Background: recently Anna had to revert r189090 “Refactor conditional expression evaluating code”, which was added in order to handle temporary destructors that fire conditionally. The motivation for that commit was expressions like “(A() && B()) || (C() && D())”, where the destructors for B, C, and D only fire under certain conditions. In order to make sure these destructors only fire at the right times, Pavel structured the CFG so that the various terminator expressions (“A() && …”, “(A() && B()) || …”, etc.) would be used twice: first during normal expression evaluation, and then again during cleanup. This falls out of a long discussion on PR11645.

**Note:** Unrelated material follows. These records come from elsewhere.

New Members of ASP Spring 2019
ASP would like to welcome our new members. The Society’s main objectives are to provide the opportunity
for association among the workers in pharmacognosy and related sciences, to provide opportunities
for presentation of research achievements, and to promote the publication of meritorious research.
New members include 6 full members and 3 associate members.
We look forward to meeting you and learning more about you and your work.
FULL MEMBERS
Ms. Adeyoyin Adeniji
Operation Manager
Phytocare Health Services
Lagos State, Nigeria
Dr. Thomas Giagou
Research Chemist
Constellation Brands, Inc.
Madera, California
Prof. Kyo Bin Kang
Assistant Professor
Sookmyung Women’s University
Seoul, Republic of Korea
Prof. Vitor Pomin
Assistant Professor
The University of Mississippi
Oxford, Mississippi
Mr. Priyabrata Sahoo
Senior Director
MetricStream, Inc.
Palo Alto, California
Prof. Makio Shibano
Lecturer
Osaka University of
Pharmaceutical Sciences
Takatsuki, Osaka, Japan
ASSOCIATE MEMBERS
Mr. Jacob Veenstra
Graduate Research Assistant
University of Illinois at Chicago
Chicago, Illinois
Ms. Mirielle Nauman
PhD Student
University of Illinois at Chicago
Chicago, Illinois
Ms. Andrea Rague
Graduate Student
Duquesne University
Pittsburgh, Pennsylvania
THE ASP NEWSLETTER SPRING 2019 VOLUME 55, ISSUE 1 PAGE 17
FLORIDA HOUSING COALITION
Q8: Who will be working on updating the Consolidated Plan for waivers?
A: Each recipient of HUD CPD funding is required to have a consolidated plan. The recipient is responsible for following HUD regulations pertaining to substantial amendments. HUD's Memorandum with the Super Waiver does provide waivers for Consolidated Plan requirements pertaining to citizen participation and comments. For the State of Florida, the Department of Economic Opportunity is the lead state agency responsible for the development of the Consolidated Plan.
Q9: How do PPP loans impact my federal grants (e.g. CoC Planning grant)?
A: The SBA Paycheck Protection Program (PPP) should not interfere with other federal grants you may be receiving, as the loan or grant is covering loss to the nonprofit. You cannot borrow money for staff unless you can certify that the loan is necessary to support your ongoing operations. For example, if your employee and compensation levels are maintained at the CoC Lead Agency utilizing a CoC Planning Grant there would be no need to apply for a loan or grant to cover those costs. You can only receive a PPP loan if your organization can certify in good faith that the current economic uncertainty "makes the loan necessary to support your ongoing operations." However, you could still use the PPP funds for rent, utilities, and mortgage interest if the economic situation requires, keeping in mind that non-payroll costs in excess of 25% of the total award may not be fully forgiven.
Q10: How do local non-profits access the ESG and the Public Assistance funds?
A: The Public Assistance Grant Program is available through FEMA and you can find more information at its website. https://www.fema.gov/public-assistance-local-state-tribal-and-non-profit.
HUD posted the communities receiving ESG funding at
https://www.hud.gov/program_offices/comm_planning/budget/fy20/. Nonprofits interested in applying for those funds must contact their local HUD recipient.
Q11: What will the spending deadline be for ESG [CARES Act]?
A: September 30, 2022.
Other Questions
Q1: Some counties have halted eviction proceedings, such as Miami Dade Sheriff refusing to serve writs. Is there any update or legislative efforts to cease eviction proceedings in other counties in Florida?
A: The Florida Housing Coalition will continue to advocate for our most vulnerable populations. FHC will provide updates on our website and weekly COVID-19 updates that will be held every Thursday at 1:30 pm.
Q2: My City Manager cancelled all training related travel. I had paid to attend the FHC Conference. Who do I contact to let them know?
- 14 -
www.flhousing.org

The problem was that before his commits, logical operators && and || were computed in the analyzer by walking back up the CFG to see how we got to this point. When we’re deciding whether to run destructors, the CFG blocks where the && or || values were computed is long gone. Pavel’s approach (which both Ted and I reviewed) was to (a) explicitly record whether an expression evaluated to true or false when used as a branch, and (b) keep the leaf expressions of && and || expression trees alive, so that the branch information could be recovered later on.
Unfortunately, two problems fell out of this: first, that in a loop it was possible to accidentally reuse a still-live expr value from the previous iteration, and second, that the GNU binary ?: operator uses the left-hand side as both a condition and a result. (Coincidentally, both of these bugs were reported to us at the same time based on one internal team getting a new Clang build.)
In discussing the first problem, Ted and Anna realized that the liveness information for nested && and || expressions was still incorrect: the outermost expression may potentially depend on all of the inner expressions, but that means that those sub-expressions are always considered live (since expressions are marked dead, in a reverse analysis, at the point of evaluation, and there are paths that don’t evaluate a particular sub-expression in a complex logical expression). This wasn’t an issue before because && and || didn’t actually use those expressions to compute their value, but it’s still incorrect.
Ted remarked that if we were more precisely modeling execution, we’d just have an extra bit on the side that got set to 1 if we needed to run a particular temporary’s destructor. We could do something similar in the CFG by inserting fake boolean variables and using those to decide whether or not to run destructors later; we’re not bound by the limits of the AST (on where variables can be inserted), and we already synthesize fake DeclStmts elsewhere (to break up a DeclStmt with multiple decls in it). I will admit we’ve had a handful of problems related to these fake decls in the past, but that doesn’t automatically invalidate the plan. We just haven’t explored it much, and I thought it was worth mentioning.
Anyway, clearly we’d like to properly evaluate temporary destructors, but just as clearly we don’t want to accept regressions in other parts of the analyzer, especially in pure C code or C++ code with cfg-temporary-dtors still turned off. So that’s where we are today.
Still interested in trying to solve these problems?